Herz und Schmerz: Berliner Zehn-Minuten-Geschichten um die Liebe
Iris Leister

Herz und Schmerz: Berliner Zehn-Minuten-Geschichten um die Liebe

Jaron Verlag

Berliner-Zehn-Minuten-Geschichten

Nur noch antiquarisch erhältlich
September 2006
Printausgabe vergriffen
ISBN 9783897735460
     
Sie ist aufregend, verrückt, tragisch und manchmal auch komisch - und auch in der deutschen Hauptstadt dreht sich eigentlich alles um sie: die Liebe. Wo sonst gäbe es so viele spannende, romantische oder auch banale Orte wie in Berlin, an denen sich die Menschen finden - und oft auch verpassen?

33 Autoren des Berliner Verbandes deutscher Schriftsteller haben in diesem neuen Band der beliebten "Berliener Zehn-Minuten-Geschichten" ihre schönsten Erzählungen zu diesem Thema versammelt: Sie schreiben von der ersten Liebe zu Mauerzeiten oder dem Wiedersehen am 1. Mai, vom tragischen Zweispalt zwischen Partner und Haustier, von vermeintlichen polnischen Verwandten oder imaginären Freundinnen.

Iris Leister

wurde an einem eiskalten Neujahrstag geboren und landete prompt in den Armen einer betrunkenen Krankenschwester. Berufswünsche in chronologischer Reihenfolge: Seiltänzerin, Astronautin, Jacques Cousteau, Schriftstellerin, Hirnforscherin. Letzteres verwirklichte sie, indem sie Biologie und Linguistik studierte, vorletzteres durch die anschließende Ausbildung zur Drehbuchautorin. Sie hat ihr Handwerk u.a. an der UCLA in Los Angeles gelernt und für TV-Serien geschrieben. Der von ihr geschriebene und von ihrem Bruder Pascal Leister in Szene gesetzte Kurzfilm "Große Erwartungen" ("Great Expectations") tourte erfolgreich durch internationale Festivals. Ihre Langfilmstoffe "Die unsterbliche Beute" und "Schlammschlacht in Niederschwenda" waren für verschiedene Drehbuchpreise nominiert.

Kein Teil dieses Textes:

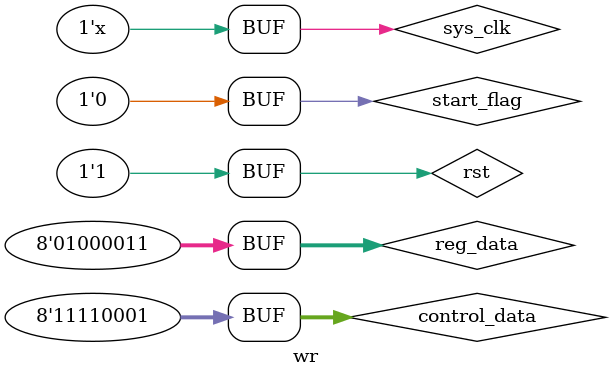
<source format=v>
`timescale 1ns / 1ps


module wr(
    );
    reg   		   sys_clk;
	reg			   rst;
	reg			       start_flag;
	reg [7:0]	      control_data;
	reg [7:0]		      reg_data;	
initial begin
    rst = 0;
    sys_clk = 0;
    control_data = 8'hf1;
    reg_data = 8'h43;
    start_flag = 0;
    #1000
    rst = 1;
    #2000
    start_flag = 1;
    #3000
    start_flag = 0;
end

spi_wr wr_sim(
	.sys_clk(sys_clk)			,		//1MHz
	.wr_start_flag(start_flag)		,		
	.control_data(control_data)	,
	.reg_data(reg_data)		,
	.rst	(rst)			
	
);


always #500 sys_clk = ~sys_clk;
    
endmodule

</source>
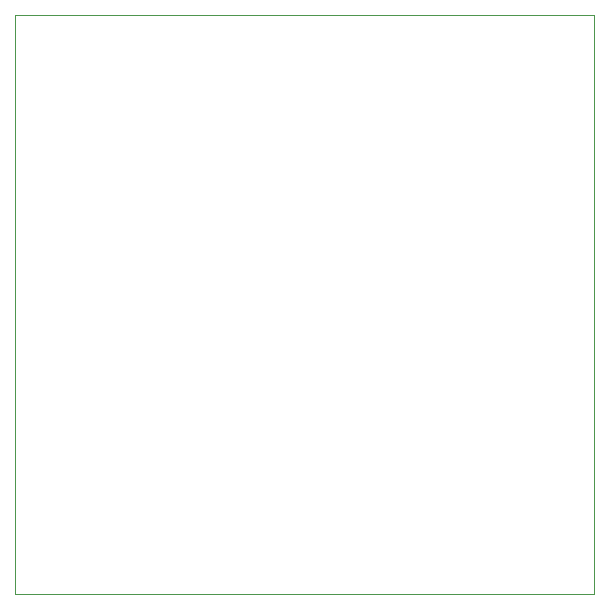
<source format=gbr>
G04 #@! TF.FileFunction,Profile,NP*
%FSLAX46Y46*%
G04 Gerber Fmt 4.6, Leading zero omitted, Abs format (unit mm)*
G04 Created by KiCad (PCBNEW (2014-11-27 BZR 5304)-product) date 12/5/2014 1:18:37 AM*
%MOMM*%
G01*
G04 APERTURE LIST*
%ADD10C,0.100000*%
G04 APERTURE END LIST*
D10*
X215000000Y-154000000D02*
X166000000Y-154000000D01*
X215000000Y-105000000D02*
X215000000Y-154000000D01*
X166000000Y-105000000D02*
X215000000Y-105000000D01*
X166000000Y-154000000D02*
X166000000Y-105000000D01*
M02*

</source>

Zum Krimi kam sie als eine der Autorinnen des Publikumslieblings „Der Ohrenzeuge“ (RBB Radio Fritz), eine interaktive Krimi-Hörspielreihe, für die sie jahrelang eine unterbelichtete Detektivin über Leichen stolpern ließ.

Sie veröffentlichte viele Kurzgeschichten, von denen es "Kleine Fische" bis in ein Deutschlehrbuch für Dänen schaffte, und den historischen Politthriller „Novembertod“.
Ihre Kurzgeschichte "Gingkogang" gewann beim AstroArt-Literaturwettbewerb 2014, die Kurzgeschichte "Der Hias" wurde zum Ralf Bender Krimipreis 2015 und, ganz aktuell, zum Glauser-Preis der Sparte Kurzkrimi im Jahr 2016 nominiert.

Iris Leister ist eine der vier Autorinnen des Brockhaus Ratgebers „Kreatives Schreiben“, lehrte Drehbuchschreiben u.a. an der Hochschule für bildende Künste in Braunschweig und bei der Online-Weiterbildungseinrichtung akademie.de. Sie leitet Seminare für Prosaautoren u.a. im Auftrag der Textmanufaktur.
Ihre Artikel zu verschiedenen Aspekten des Schreibens erschienen u.a. im Tempest, in der Federwelt und auf der Plattform von akademie.de.

Sie ist Mitglied bei den Mörderischen Schwestern, zur Zeit deren Regio-Sprecherin der Sektion Bayern, im Syndikat und im VS.